At the time he was working on a novel, but eventually he switched to nonfiction and focused on writing about the salmon, mushrooms, flowers — with the tools of a novelist.

1014 Krupin Wild food 015.jpg
Berries from foraging adventures in the Northwest. Courtesy Langdon Cook

“The Northwest offers unparalleled outdoor opportunities. You can hike and mountain bike through old-growth rainforests, or go backpacking deep into the North Cascades,” he said. “As someone who also likes to eat well, I quickly realized that you could dine on nature’s bounty in the backcountry with a little knowledge of the local flora and fungi.”

He’s made huckleberry pancakes while hiking the High Divide in the Olympics; sautéed fiddleheads to go with a trout he’d caught while camping in the Cascades; and made long remote pilgrimages in search of morel mushrooms in the forests of Eastern Washington.

“Foraging is a treasure hunt. Who doesn’t like a treasure hunt? To find a wild delicacy after spending hours studying its habits and haunts is to activate all sorts of primitive instincts that we hardly knew we had. It’s supremely satisfying.”

1014 Krupin Wild food 014.jpg
Lady fern fiddle heads found in wet areas nearby streams in the mountains of the Northwest. Courtesy Langdon Cook

Morels are one of his favorites.

“They’re mysterious and incredibly delicious. Learning how to consistently find morels is one of the feathers in a forager’s cap. I dry pounds and pounds of morels in my dehydrator each spring and give bags of them as holiday gifts,” he said.

Cook identifies and describes the wild foods that are all around us.

“You can step out the back door, or the front,” he says. Weeds, such as dandelions, are in everyone’s yards and are nutritious and also tasty when prepared with a little care and understanding.”

Northwest foraging

The areas near Tri-Cities are also prime areas for foraging for all sorts of wild edible foods. For example, he describes the area between the trio of volcanoes Mt. Rainier, Adams, and St. Helens as the “golden triangle.”

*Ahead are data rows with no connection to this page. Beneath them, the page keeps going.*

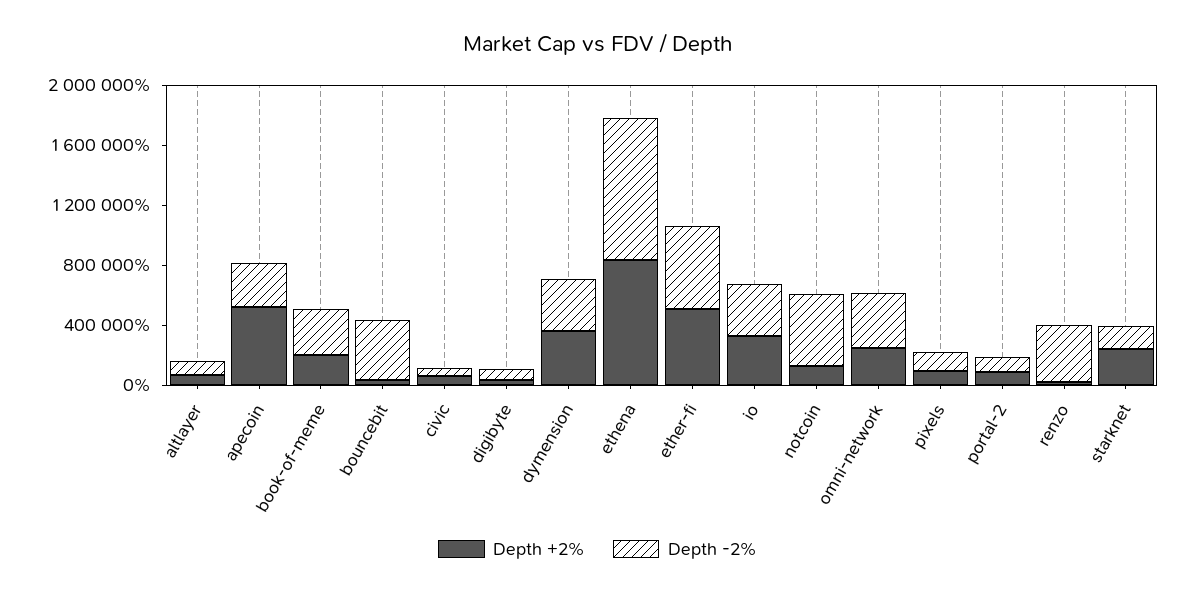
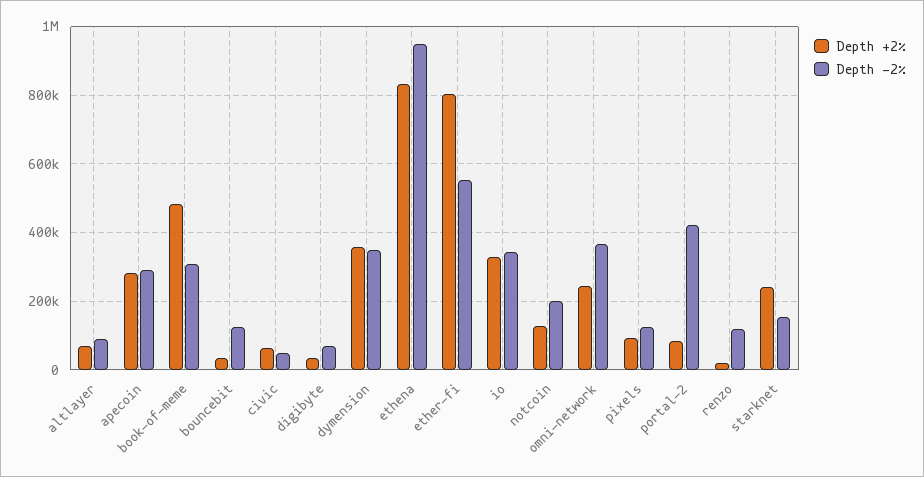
  {
    "Depth +2%": {
      "altlayer": 60000,
-     "apecoin": 500000,
+     "apecoin": 280000,
-     "book-of-meme": 200000,
+     "book-of-meme": 480000,
      "bouncebit": 40000,
      "civic": 60000,
      "digibyte": 40000,
      "dymension": 360000,
      "ethena": 840000,
-     "ether-fi": 500000,
+     "ether-fi": 800000,
      "io": 320000,
      "notcoin": 120000,
      "omni-network": 240000,
      "pixels": 100000,
      "portal-2": 80000,
      "renzo": 20000,
      "starknet": 240000
    },
    "Depth -2%": {
      "altlayer": 80000,
      "apecoin": 300000,
      "book-of-meme": 300000,
-     "bouncebit": 400000,
+     "bouncebit": 120000,
      "civic": 40000,
      "digibyte": 80000,
      "dymension": 360000,
      "ethena": 940000,
      "ether-fi": 560000,
      "io": 340000,
-     "notcoin": 500000,
+     "notcoin": 200000,
      "omni-network": 360000,
      "pixels": 120000,
-     "portal-2": 100000,
+     "portal-2": 420000,
-     "renzo": 400000,
+     "renzo": 120000,
      "starknet": 160000
    }
  }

“It represents some of the best mushroom hunting in North America,” he says. “The Gifford Pinchot National Forest — in particular an area called the Sawtooth Berry Fields — is also one of the finest huckleberry-picking anywhere.”

1014 Krupin Wild food 009.jpg
A handful of wild strawberries. Courtesy Langdon Cook

Once, while camping and fishing in the backcountry, he stumbled on the biggest patch of porcini mushrooms he’d ever seen.

“After catching a nice brown trout for the pan, I sautéed up the mushrooms and mixed them with a batch of instant rice, which I used to stuff the trout. While this amazing camp meal sizzled over the fire, an unexpected dinner guest arrived — a bear — strolling the opposite bank, his nose in the air. Luckily, he kept to his side of the river,” he said.

Cook’s gol is to help people reconnect to the natural landscape. “It’s good for people and it’s good for the land, he says. “I try to do this not by preaching or arguing but through storytelling.”

“If you want children to know more about our remarkable world get the kids off the screen and get them outside. Nature takes care of the rest. A child can play in a trickle of a stream all day. There’s no better education,” he said.